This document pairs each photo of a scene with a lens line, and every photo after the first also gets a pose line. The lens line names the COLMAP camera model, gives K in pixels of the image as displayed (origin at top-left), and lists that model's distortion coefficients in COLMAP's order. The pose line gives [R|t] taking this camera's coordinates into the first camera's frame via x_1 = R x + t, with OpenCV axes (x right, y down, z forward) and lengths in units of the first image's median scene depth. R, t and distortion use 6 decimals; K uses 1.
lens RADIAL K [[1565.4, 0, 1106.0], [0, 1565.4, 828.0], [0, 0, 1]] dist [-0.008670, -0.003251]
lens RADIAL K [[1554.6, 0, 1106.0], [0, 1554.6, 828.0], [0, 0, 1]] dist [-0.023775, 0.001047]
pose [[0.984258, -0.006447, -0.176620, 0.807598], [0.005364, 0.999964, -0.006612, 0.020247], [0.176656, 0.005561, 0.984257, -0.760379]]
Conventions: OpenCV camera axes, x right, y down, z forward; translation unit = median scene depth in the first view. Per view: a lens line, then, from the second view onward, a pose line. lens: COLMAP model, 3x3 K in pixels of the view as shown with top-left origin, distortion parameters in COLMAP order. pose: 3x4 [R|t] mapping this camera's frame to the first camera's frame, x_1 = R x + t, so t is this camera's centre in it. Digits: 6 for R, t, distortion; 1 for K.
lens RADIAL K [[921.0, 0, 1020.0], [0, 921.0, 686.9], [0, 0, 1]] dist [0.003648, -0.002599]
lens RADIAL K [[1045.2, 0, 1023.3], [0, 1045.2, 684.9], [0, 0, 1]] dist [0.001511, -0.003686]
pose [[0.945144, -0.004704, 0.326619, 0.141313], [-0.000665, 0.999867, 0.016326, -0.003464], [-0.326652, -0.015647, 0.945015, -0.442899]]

_Exercise goal_
Copy every line of the material exactly, keeping all of it.

_Result for this exercise_
This document pairs each photo of a scene with a lens line, and every photo after the first also gets a pose line. The lens line names the COLMAP camera model, gives K in pixels of the image as displayed (origin at top-left), and lists that model's distortion coefficients in COLMAP's order. The pose line gives [R|t] taking this camera's coordinates into the first camera's frame via x_1 = R x + t, with OpenCV axes (x right, y down, z forward) and lengths in units of the first image's median scene depth. R, t and distortion use 6 decimals; K uses 1.
lens RADIAL K [[1565.4, 0, 1106.0], [0, 1565.4, 828.0], [0, 0, 1]] dist [-0.008670, -0.003251]
lens RADIAL K [[1554.6, 0, 1106.0], [0, 1554.6, 828.0], [0, 0, 1]] dist [-0.023775, 0.001047]
pose [[0.984258, -0.006447, -0.176620, 0.807598], [0.005364, 0.999964, -0.006612, 0.020247], [0.176656, 0.005561, 0.984257, -0.760379]]
Conventions: OpenCV camera axes, x right, y down, z forward; translation unit = median scene depth in the first view. Per view: a lens line, then, from the second view onward, a pose line. lens: COLMAP model, 3x3 K in pixels of the view as shown with top-left origin, distortion parameters in COLMAP order. pose: 3x4 [R|t] mapping this camera's frame to the first camera's frame, x_1 = R x + t, so t is this camera's centre in it. Digits: 6 for R, t, distortion; 1 for K.
lens RADIAL K [[921.0, 0, 1020.0], [0, 921.0, 686.9], [0, 0, 1]] dist [0.003648, -0.002599]
lens RADIAL K [[1045.2, 0, 1023.3], [0, 1045.2, 684.9], [0, 0, 1]] dist [0.001511, -0.003686]
pose [[0.945144, -0.004704, 0.326619, 0.141313], [-0.000665, 0.999867, 0.016326, -0.003464], [-0.326652, -0.015647, 0.945015, -0.442899]]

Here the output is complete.